> _Required work_
Rewrite the records below, starting at the line containing "2023-12-27 Version: 1.0.0" and ending at the line containing "30/04/18 | 14/05/18 |", with "Generated" replaced by "Produced" and nothing else changed. Leave the pictures out of your answer.

> _Supplied material_
=== Begin Enclosure ===
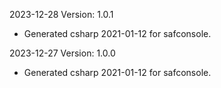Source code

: 2023-12-28 Version: 1.0.1
- Generated csharp 2021-01-12 for safconsole.

2023-12-27 Version: 1.0.0
- Generated csharp 2021-01-12 for safconsole.

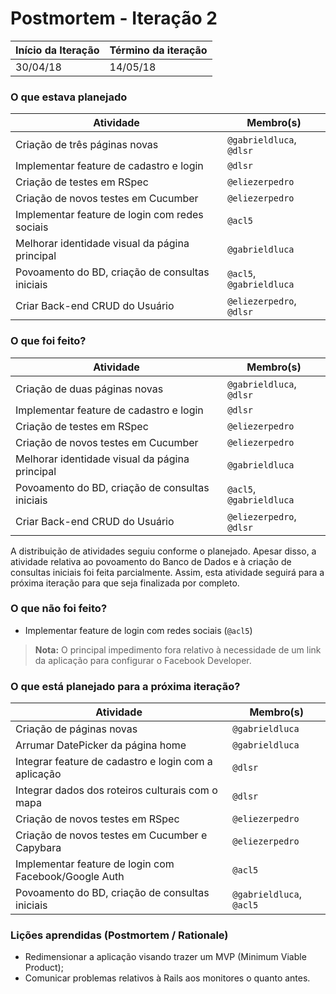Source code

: # Postmortem - Iteração 2
| Início da Iteração | Término da iteração |
| - | - |
| 30/04/18 | 14/05/18 |


### O que estava planejado
| Atividade  | Membro(s) |
| - | - |
| Criação de três páginas novas | `@gabrieldluca`, `@dlsr` |
| Implementar feature de cadastro e login | `@dlsr` |
| Criação de testes em RSpec | `@eliezerpedro` |
| Criação de novos testes em Cucumber | `@eliezerpedro` |
| Implementar feature de login com redes sociais | `@acl5` |
| Melhorar identidade visual da página principal | `@gabrieldluca` |
| Povoamento do BD, criação de consultas iniciais | `@acl5`, `@gabrieldluca` |
| Criar Back-end CRUD do Usuário | `@eliezerpedro`, `@dlsr` |


### O que foi feito?
| Atividade  | Membro(s) |
| - | - |
| Criação de duas páginas novas | `@gabrieldluca`, `@dlsr` |
| Implementar feature de cadastro e login | `@dlsr` |
| Criação de testes em RSpec | `@eliezerpedro` |
| Criação de novos testes em Cucumber | `@eliezerpedro` |
| Melhorar identidade visual da página principal | `@gabrieldluca` |
| Povoamento do BD, criação de consultas iniciais | `@acl5`, `@gabrieldluca` |
| Criar Back-end CRUD do Usuário | `@eliezerpedro`, `@dlsr` |

A distribuição de atividades seguiu conforme o planejado. Apesar disso, a atividade relativa ao povoamento do Banco de Dados e à criação de consultas iniciais foi feita parcialmente. Assim, esta atividade seguirá para a próxima iteração para que seja finalizada por completo.


### O que não foi feito?
* Implementar feature de login com redes sociais (`@acl5`)
> **Nota:** O principal impedimento fora relativo à necessidade de um link da aplicação para configurar o Facebook Developer.


### O que está planejado para a próxima iteração?
| Atividade  | Membro(s) |
| - | - |
| Criação de páginas novas | `@gabrieldluca` |
| Arrumar DatePicker da página home | `@gabrieldluca` |
| Integrar feature de cadastro e login com a aplicação | `@dlsr` |
| Integrar dados dos roteiros culturais com o mapa | `@dlsr` |
| Criação de novos testes em RSpec | `@eliezerpedro` |
| Criação de novos testes em Cucumber e Capybara | `@eliezerpedro` |
| Implementar feature de login com Facebook/Google Auth | `@acl5` |
| Povoamento do BD, criação de consultas iniciais | `@gabrieldluca`, `@acl5` |


### Lições aprendidas (Postmortem / Rationale)
* Redimensionar a aplicação visando trazer um MVP (Minimum Viable Product);
* Comunicar problemas relativos à Rails aos monitores o quanto antes.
=== End Enclosure ===
> _Final answer_
2023-12-27 Version: 1.0.0
- Produced csharp 2021-01-12 for safconsole.

Source code

: # Postmortem - Iteração 2
| Início da Iteração | Término da iteração |
| - | - |
| 30/04/18 | 14/05/18 |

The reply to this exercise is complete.